[[ STORED DATA open ]]

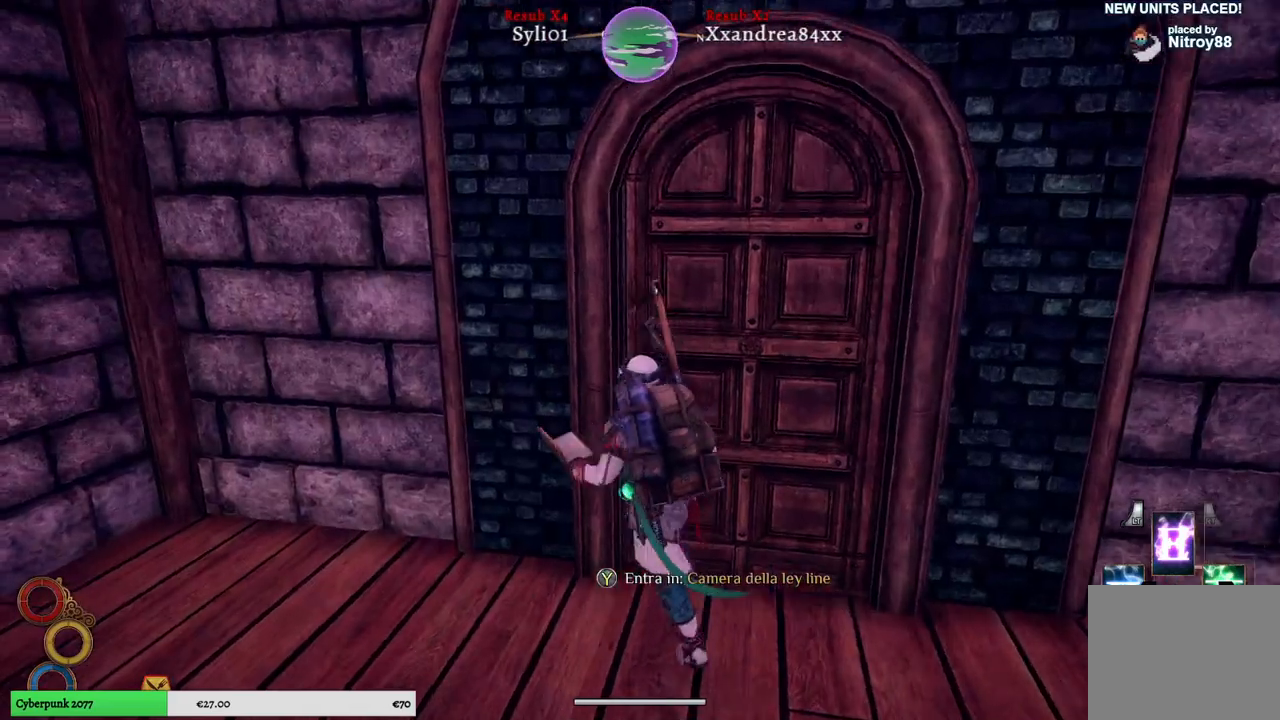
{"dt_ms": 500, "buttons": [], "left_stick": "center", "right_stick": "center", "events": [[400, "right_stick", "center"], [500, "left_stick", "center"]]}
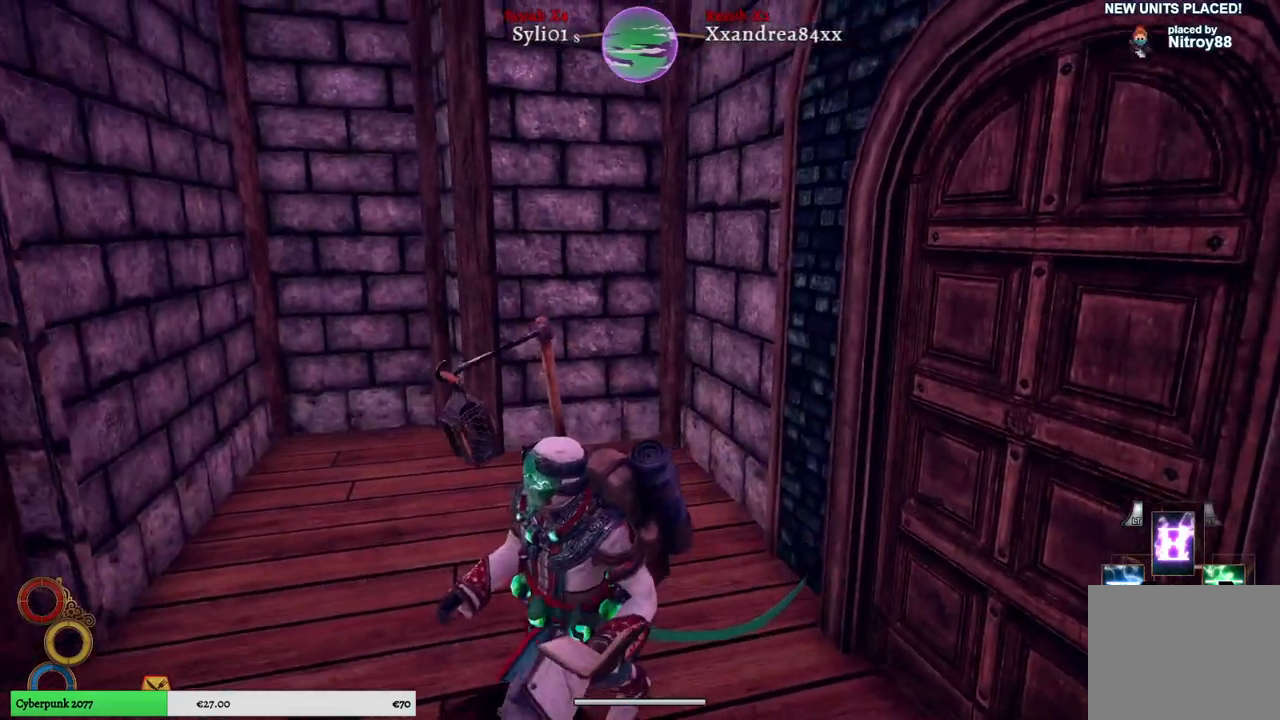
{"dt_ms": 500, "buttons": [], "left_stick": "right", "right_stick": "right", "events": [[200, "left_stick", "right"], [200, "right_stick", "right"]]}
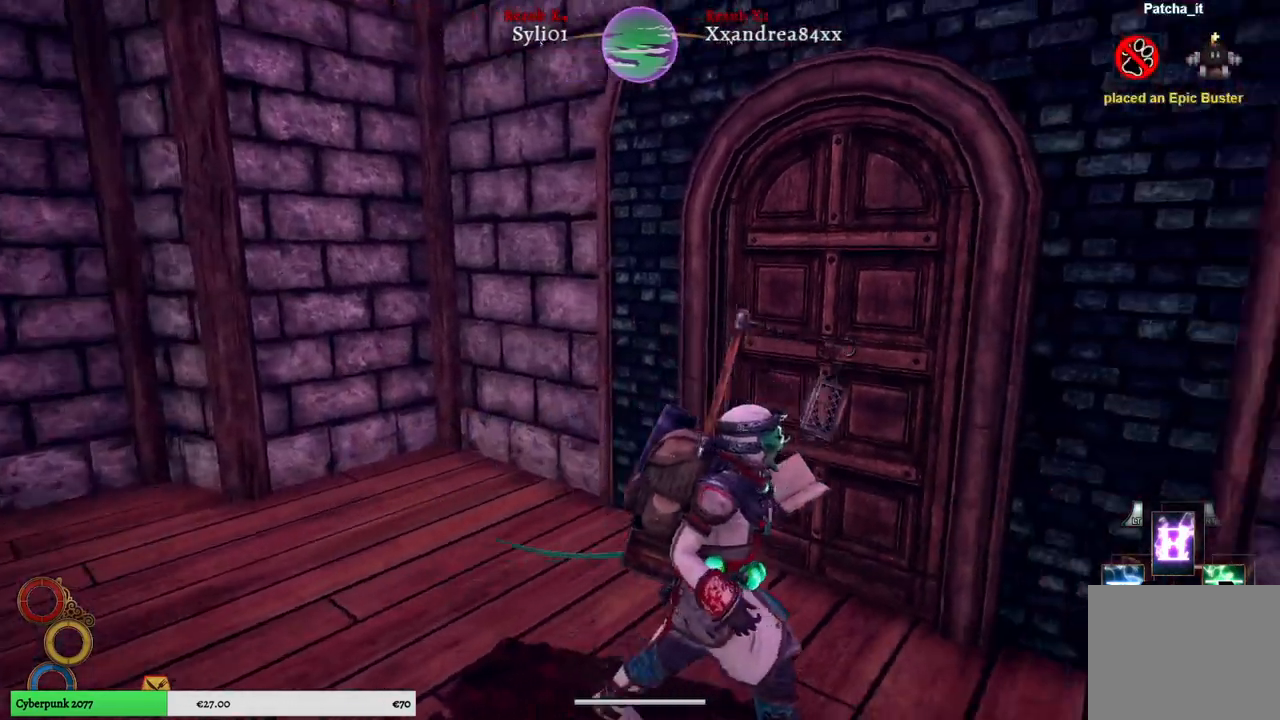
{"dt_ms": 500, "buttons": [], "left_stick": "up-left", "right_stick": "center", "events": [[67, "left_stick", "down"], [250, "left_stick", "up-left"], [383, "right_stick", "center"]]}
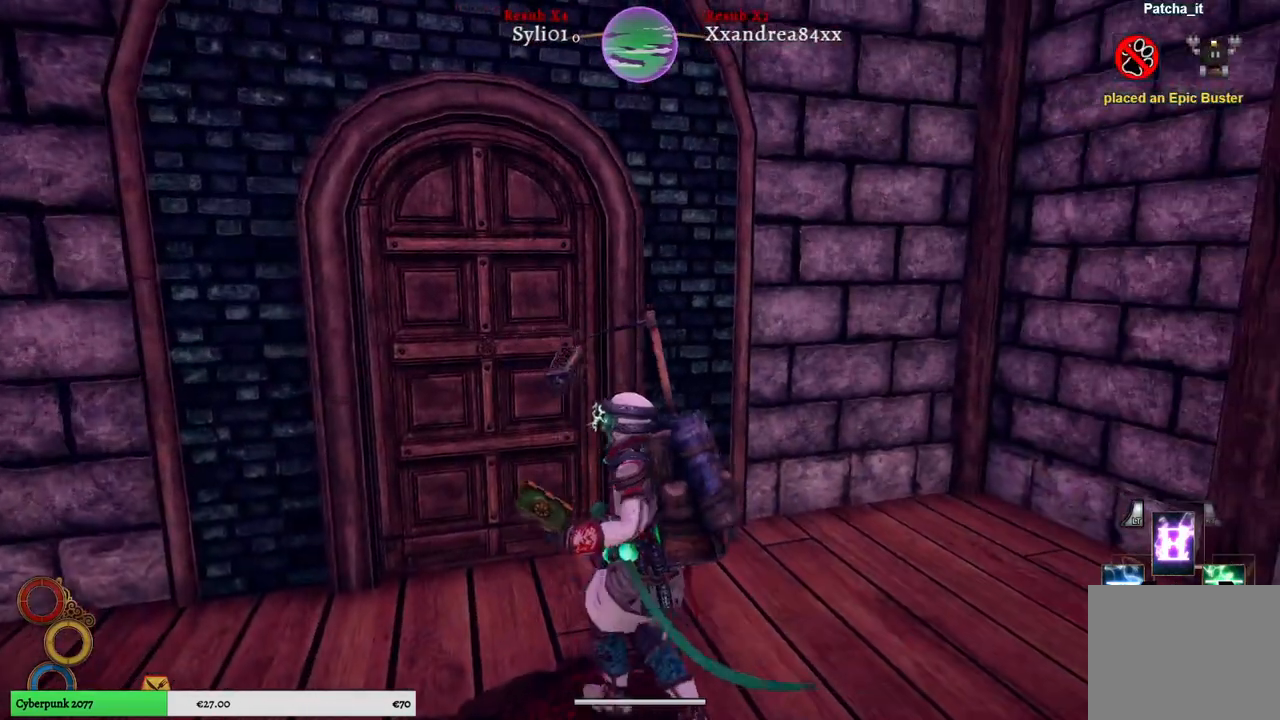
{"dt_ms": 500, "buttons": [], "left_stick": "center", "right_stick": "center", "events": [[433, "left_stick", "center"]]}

[[ STORED DATA closed ]]
[[ STORED DATA open ]]

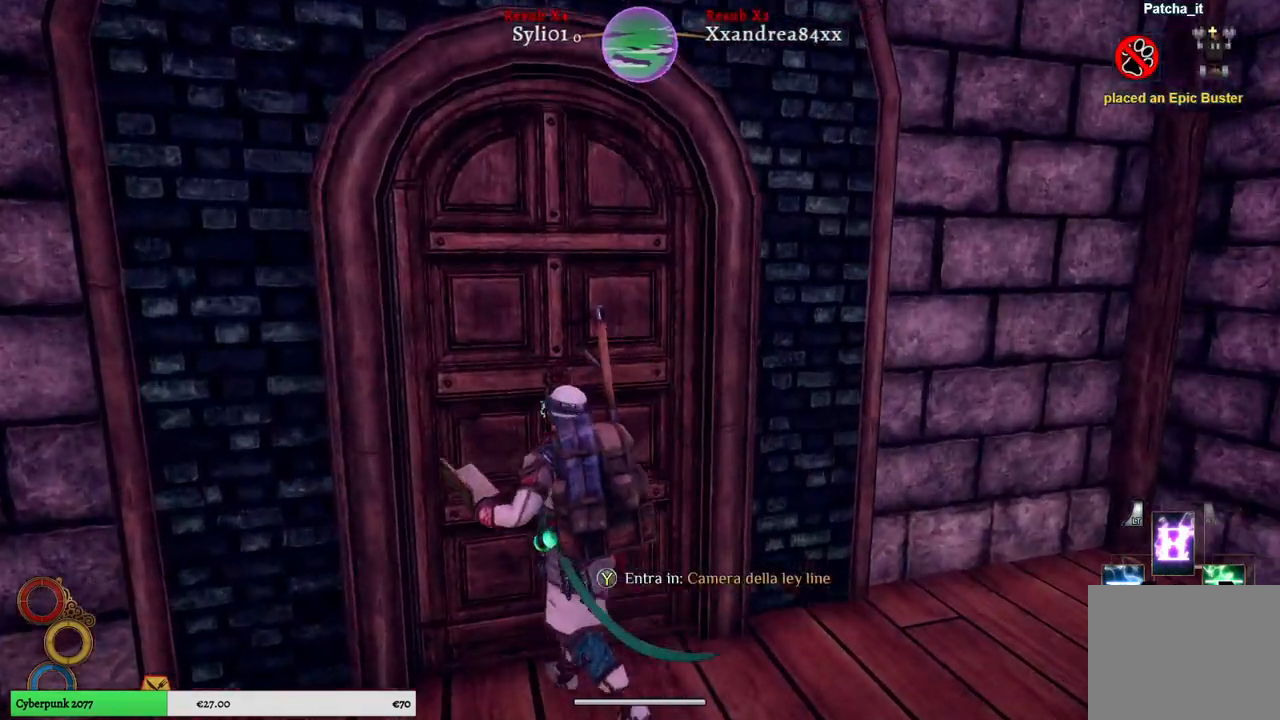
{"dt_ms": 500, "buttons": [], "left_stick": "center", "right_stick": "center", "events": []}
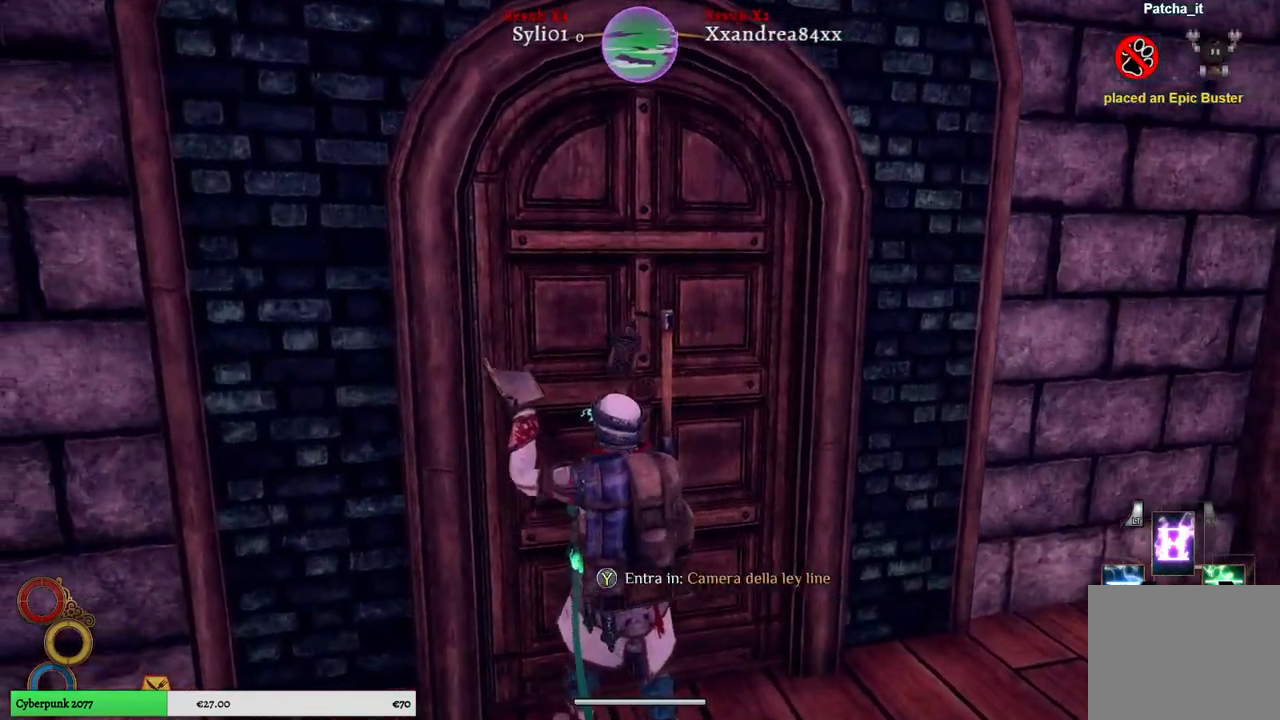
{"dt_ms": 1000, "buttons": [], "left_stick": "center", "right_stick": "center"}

[[ STORED DATA closed ]]

- [WHAT THE EXERCISE ASKS] Scan the data above, find each line with "center", and copy it.

- [EXERCISE OUTPUT]
{"dt_ms": 500, "buttons": [], "left_stick": "center", "right_stick": "center", "events": [[400, "right_stick", "center"], [500, "left_stick", "center"]]}
{"dt_ms": 500, "buttons": [], "left_stick": "up-left", "right_stick": "center", "events": [[67, "left_stick", "down"], [250, "left_stick", "up-left"], [383, "right_stick", "center"]]}
{"dt_ms": 500, "buttons": [], "left_stick": "center", "right_stick": "center", "events": [[433, "left_stick", "center"]]}
{"dt_ms": 500, "buttons": [], "left_stick": "center", "right_stick": "center", "events": []}
{"dt_ms": 1000, "buttons": [], "left_stick": "center", "right_stick": "center"}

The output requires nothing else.